Work either completed or under way includes relocation of Bear Creek Road, including a new bridge; relocation of several potable water lines; rerouting of overhead electrical lines; construction of a haul road; mitigation for wetlands impacted during road construction; development of the west borrow and wet spoils areas to receive soils for later project phases; demolition of a parking lot, a decommissioned guard tower and other structures; and construction of sediment basins to protect Y‑12 natural resources from erosion and sedimentation.
To execute the work, NNSA is employing an integrated acquisition and project management strategy to ensure best use of taxpayer dollars. This strategy includes a partnership between the Department of Energy, the U.S. Army Corps of Engineers and Consolidated Nuclear Security, LLC.
NNSA accessed USACE services through an interagency agreement to provide construction management for the majority of the Site Readiness work. USACE awarded a fixed-price contract to Avisco, Inc., a woman-owned business that is employing multiple subcontractors for electrical, pipeline, surveying, paving, bridge construction and geotechnical testing services. Governmental agencies supporting the work include the NNSA Production Office, the DOE Oak Ridge Operations field office, City of Oak Ridge, Environmental Protection Agency, Tennessee Department of Environment and Conservation and Oak Ridge National Laboratory.
"Our unique partnerships have served us well by capitalizing on the core competencies of each agency and contractor," Peters said. "At the same time, the multiple interfaces require clear and continuous communication, keen attention to detail and active collaboration among all team members. The cooperation between USACE and CNS has been exceptional."
Lynn Nolan, CNS's UPF construction manager, noted that the fundamental principles of any successful construction project are safety, quality, cost and schedule. "The UPF Site Readiness team has demonstrated an unparalleled commitment to these principles," he said. "Challenges to safeguard the construction workers, the plant personnel and the public have been met through planning and execution. The new bridge will segregate earthmoving equipment from plant traffic. Favorable performance with respect to safety, quality, budget and schedule are real and positive examples of an effective team."

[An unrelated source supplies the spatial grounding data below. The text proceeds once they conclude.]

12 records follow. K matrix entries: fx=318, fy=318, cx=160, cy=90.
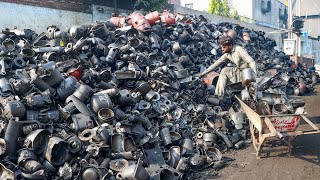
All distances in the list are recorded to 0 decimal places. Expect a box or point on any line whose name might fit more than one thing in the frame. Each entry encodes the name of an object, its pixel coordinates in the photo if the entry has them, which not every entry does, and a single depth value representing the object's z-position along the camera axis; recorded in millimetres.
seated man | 7285
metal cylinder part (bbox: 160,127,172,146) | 5688
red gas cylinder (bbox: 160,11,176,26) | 10953
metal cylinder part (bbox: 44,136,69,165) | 4566
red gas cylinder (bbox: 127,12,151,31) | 9812
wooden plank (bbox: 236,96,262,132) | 5136
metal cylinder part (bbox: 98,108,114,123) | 5430
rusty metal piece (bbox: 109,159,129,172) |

"The dynamics of working on site at Y‑12 and the extensive collaboration among all the parties has been challenging but proven to be mutually beneficial for all those involved," said Maj. Timothy Nix, project manager-forward for USACE, Nashville District. More than 70 years ago, USACE headed up construction of the Y‑12 plant during the Manhattan Project, and the UPF Site Readiness work represents USACE's first major project at Y‑12 since that time.
The significance of Site Readiness is not lost on Nolan. "UPF is Y‑12's future, and the progress we make daily is getting us closer to that future," he said. "I like to see things getting accomplished. In the last year, we have really changed the landscape on the west end of Y‑12."